Request:
Some lines in the entries contain the word "saint". Copy all of them.

Task material:
·····

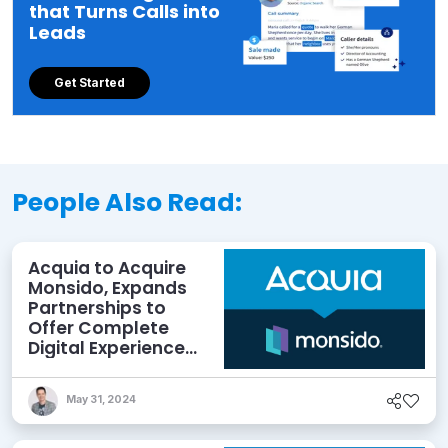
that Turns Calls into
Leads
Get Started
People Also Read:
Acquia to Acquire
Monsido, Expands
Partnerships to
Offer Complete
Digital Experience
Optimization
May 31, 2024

·····

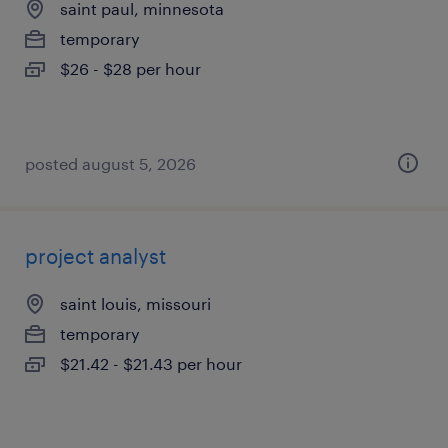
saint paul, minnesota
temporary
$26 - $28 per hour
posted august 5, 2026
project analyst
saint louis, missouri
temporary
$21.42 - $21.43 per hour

·····

Output of the task:
saint paul, minnesota
saint louis, missouri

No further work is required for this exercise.